Та была похожа на сорокалетнюю Бритни Спирс, которая закончила курсы бухгалтеров, здорово потолстела и никогда не была в шоу-бизнесе. Во всяком случае, кожа у нее на лице больше говорила о внезапном приходе весны, когда под лучами солнца ровный до этого снег становится пористым и блестящим, нежели о кропотливой заботе кудесников макияжа. Короткая и кокетливая прическа «под целочку», как определил ее для себя Филиппов, состояла из обесцвеченных в гепатитную желтизну не самых густых на свете волос.
Польщенная его вниманием, суррогатная поп-принцесса вынула из уха наушник своего телефона и улыбнулась:
– Что, простите?
– Я спрашиваю – куда летим?
Лицо суррогата в розовом стало слегка беспомощным. Для нее это был не совсем тот вопрос, который она ожидала услышать после двух с лишним часов полета. Она вполне могла рассчитывать на что-нибудь вроде «Вам нравятся горные лыжи?», или на любую другую чушь, которой обычно пользуются мужчины, чтобы завязать разговор, но услышала она именно это:
– Куда мы летим?
Филиппов с очень серьезным видом смотрел ей в лицо, судя по всему, ожидая ответа. Розовый мозг сорока-с-чем-то-летней принцессы ощутил подвох и напрягся. Следы этого напряжения заметно проступили у нее на лбу в районе бровей. Она думала.
– В каком смысле – куда? На Север… В ваш родной город.
Теперь пришла очередь Филиппова напрягаться.
– В мой город? А ты знаешь, где я родился?
– Конечно. Вы же сами сказали.
Филиппов тоже нахмурил брови, хмыкнул, потер лоб, а потом с подозрением уставился на соседку:
– Когда?
– В аэропорту. Еще перед вылетом.
Она вынула наушник из второго уха и выключила музыку в своем телефоне.
– А мы разве знакомы? – недоверчиво спросил Филиппов.
– Ну да… Я – Зина. Вы что, не помните?
Она удивленно смотрела на него, пытаясь понять – шутит он или говорит серьезно.
– Нет, – покачал он головой. – Я вообще ничего не помню. У меня обморок был сейчас в туалете. И, кажется, я там ударился головой. Я даже не помню, кто я.
Принцесса Зина перестала дышать. В ее розовой, обесцвеченной перекисью водорода жизни, возможно, происходили драматические события, но случай Филиппова был явно круче всего.
– Как не помните? – наконец проговорила она. – Совсем?
– Абсолютно. – Филиппов пожал плечами. – Кто я?
К этому времени стюардессы со своей огромной облезлой тележкой добрались до их ряда кресел, и старушка, активно дремавшая у иллюминатора, начала подавать признаки жизни.
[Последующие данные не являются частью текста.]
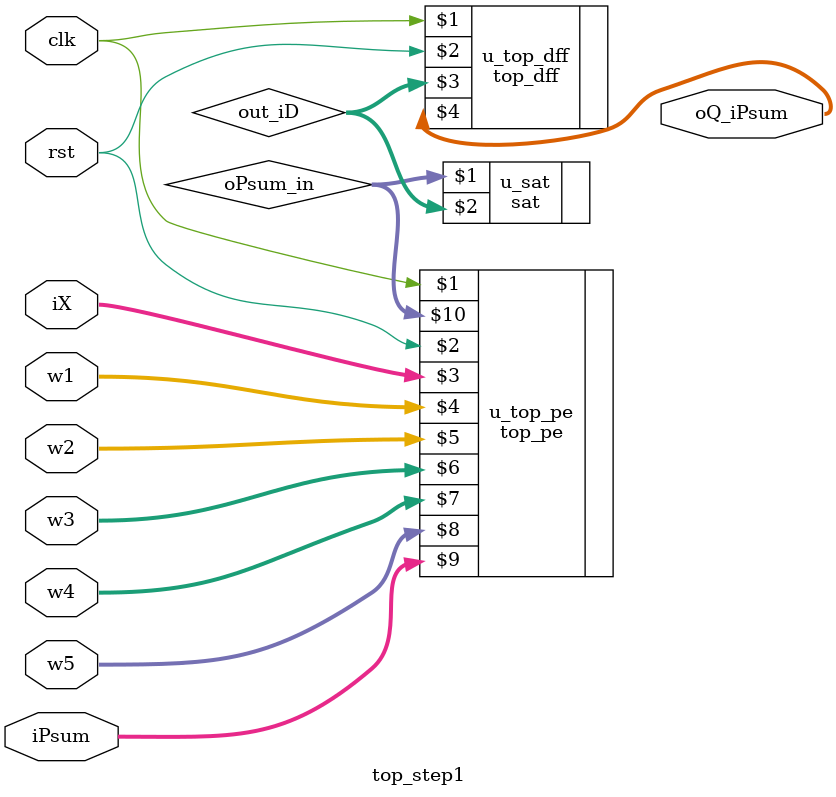
<source format=v>
module top_step1(
			input clk,rst,
			input signed [31:0] iX,w1,w2,w3,w4,w5,
			input signed [31:0] iPsum,
			output signed [31:0] oQ_iPsum
			);


wire signed [31:0] oPsum_in;
wire signed [31:0] out_iD;

top_pe		u_top_pe	(clk,rst,iX,w1,w2,w3,w4,w5,iPsum,oPsum_in);
sat			u_sat		(oPsum_in,out_iD);
top_dff		u_top_dff	(clk,rst,out_iD,oQ_iPsum);


endmodule

</source>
Дремала она именно что активно и даже напоказ, потому что в самом начале полета, когда самолет еще только выруливал на взлетную полосу, вынудила Филиппова пересесть на ее место рядом с проходом. Своей тревожной старушечьей совестью она чувствовала, что ей надо отыгрывать заявленную в прологе роль, состоявшую в том, что она была сильно больна, и от этого даже стонала, и что единственным средством от ее наверняка неизлечимой болезни могло послужить только место рядом с окошком, куда она благополучно переползла через усевшуюся уже розовую Зинаиду, быстро разулась и тут же страдальчески закатила глаза, чтобы не видеть весь этот измучивший ее несправедливый и жестокий мир. Впрочем, всякий раз, когда стюардессы принимались что-нибудь разносить, она невероятным усилием воли восставала к жизни и надолго задерживала их с требованием показать ей все, что они предлагали. Получив желаемое, она ловко шуршала оберткой, хрустела печеньем, потом ставила пустой стакан на откидной столик Зинаиды, поднимала свой, чтобы устроиться поудобней, и со смиренным стоном отходила в гостеприимное лоно страдания.
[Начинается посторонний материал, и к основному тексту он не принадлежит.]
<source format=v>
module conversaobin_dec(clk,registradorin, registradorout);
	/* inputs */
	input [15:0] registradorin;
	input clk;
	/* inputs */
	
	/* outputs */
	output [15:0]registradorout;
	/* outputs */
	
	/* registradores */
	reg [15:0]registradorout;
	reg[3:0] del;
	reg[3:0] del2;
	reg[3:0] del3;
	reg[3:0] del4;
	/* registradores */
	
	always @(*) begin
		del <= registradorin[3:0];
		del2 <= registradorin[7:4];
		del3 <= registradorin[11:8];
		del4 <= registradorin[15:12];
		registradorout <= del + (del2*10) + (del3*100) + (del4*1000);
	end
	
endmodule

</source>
Теперь она, видимо, по-настоящему проголодалась, и Зинаиде пришлось выдержать небольшой штурм. Старушка нервничала, толкалась и переспрашивала, боясь что-нибудь упустить, долго решала – мясо или рыба, а бедная Зинаида, которой не терпелось загрузить Филиппова, как внезапно опустевшую флешку, без конца передавала взад и вперед нестерпимо горячие аэрофлотовские судочки с едой.
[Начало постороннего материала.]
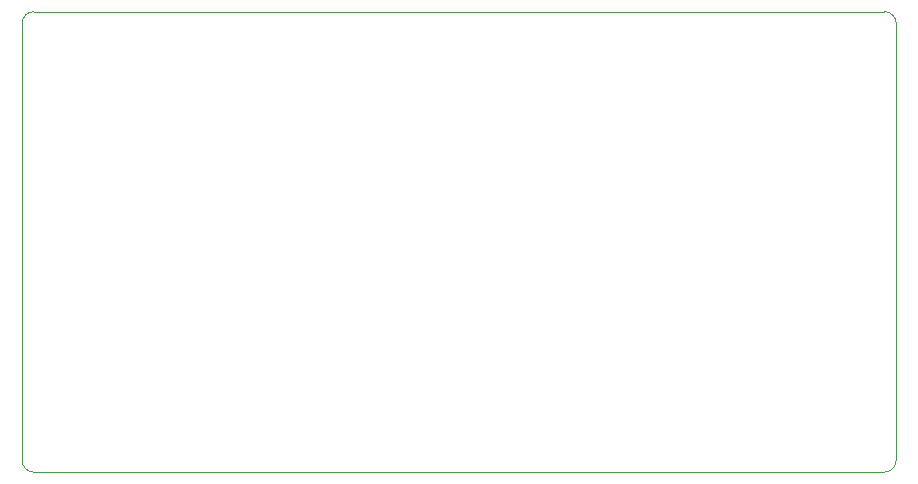
<source format=gm1>
%TF.GenerationSoftware,KiCad,Pcbnew,5.1.10*%
%TF.CreationDate,2021-11-03T22:20:00+01:00*%
%TF.ProjectId,main_pcb_ui,6d61696e-5f70-4636-925f-75692e6b6963,rev?*%
%TF.SameCoordinates,PX8583b00PY5f5e100*%
%TF.FileFunction,Profile,NP*%
%FSLAX46Y46*%
G04 Gerber Fmt 4.6, Leading zero omitted, Abs format (unit mm)*
G04 Created by KiCad (PCBNEW 5.1.10) date 2021-11-03 22:20:00*
%MOMM*%
%LPD*%
G01*
G04 APERTURE LIST*
%TA.AperFunction,Profile*%
%ADD10C,0.050000*%
%TD*%
G04 APERTURE END LIST*
D10*
X36000000Y27000000D02*
G75*
G02*
X37000000Y26000000I0J-1000000D01*
G01*
X37000000Y-11000000D02*
G75*
G02*
X36000000Y-12000000I-1000000J0D01*
G01*
X-36000000Y-12000000D02*
G75*
G02*
X-37000000Y-11000000I0J1000000D01*
G01*
X-37000000Y26000000D02*
G75*
G02*
X-36000000Y27000000I1000000J0D01*
G01*
X-37000000Y-11000000D02*
X-37000000Y26000000D01*
X36000000Y-12000000D02*
X-36000000Y-12000000D01*
X37000000Y26000000D02*
X37000000Y-11000000D01*
X-36000000Y27000000D02*
X36000000Y27000000D01*
M02*

</source>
В перерывах между этими судорожными транзакциями, когда старушка на мгновение затихала в раздумьях о коварстве стюардесс и бренности всего сущего, взволнованная Зинаида успевала вводить Филиппова в курс дела:
– Вы известный режиссер… Модный… Вас все знают… Ну, неужели не помните?
– Да? – говорил он. – Театральный режиссер? Или в кино?
– И там, и там… Вы недавно за границей какой-то приз получили… В Италии, кажется.
– На Венецианском фестивале?
– Нет… По-моему, в Риме.
– Бабушка, – прерывала их диалог измотанная вторым подряд перелетом через всю страну стюардесса. – Ну, вы будете брать что-нибудь?
– Жаль, – продолжал Филиппов. – Я бы хотел в Венеции… А там, куда мы летим… меня тоже все знают?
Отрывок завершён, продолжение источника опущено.